The detainees, whom the government alleges are members of a group allied to the Jemaah Islamiyah organisation, were arrested in 2001 under a strict security law that allows indefinite detention without trial on government orders renewable every two years.
The prisoners want a high-ranking Home Ministry official to meet them to discuss terms for their freedom, lawyer Ahmad Sabki Yusuf said.
“They are very weak and can hardly speak,” Ahmad said after visiting the suspects in the Kamunting prison camp in northern Malaysia.
Sixteen suspects began fasting on Monday to protest their detention without trial, but two of them became dangerously dehydrated and were sent to a hospital Tuesday, Ahmad said. One returned to the camp on Wednesday and resumed fasting.
Sam Zia-Zarifi, the deputy director of New York-based Human Rights Watch’s Asia Division, urged the Malaysian government to allow independent organisations to monitor the detainees’ condition.
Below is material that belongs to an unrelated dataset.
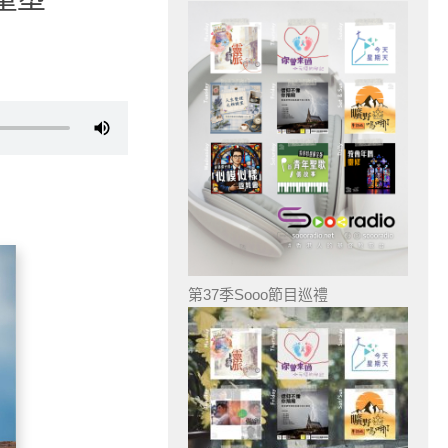
第37季Sooo節目巡禮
“The Malaysian government is responsible for the life and well-being of the detainees,” he said in a statement.
Authorities claim the suspects belong to the Malaysian Militant Group, or KMM, which regional officials say has links to Jemaah Islamiyah, the network blamed for the bombings on Indonesia’s Bali island in 2002 and at the JW Marriott hotel in Jakarta in August.
“The Malaysian government is responsible for the life and well-being of the detainees”
But the KMM suspects have not been directly linked to those attacks, and were arrested before Malaysian and Singapore authorities broke up an alleged Jemaah Islamiyah plot to blow up the US and other Western embassies in Singapore in late 2001.
Twenty-seven other detainees, all of whom are allegedly Jemaah members, have also stopped consuming food since Monday in a show of solidarity with the main group of fasters. However, they are still taking water and remain healthy, Ahmad said.
In total, more than 70 suspects are jailed under the security law in Malaysia.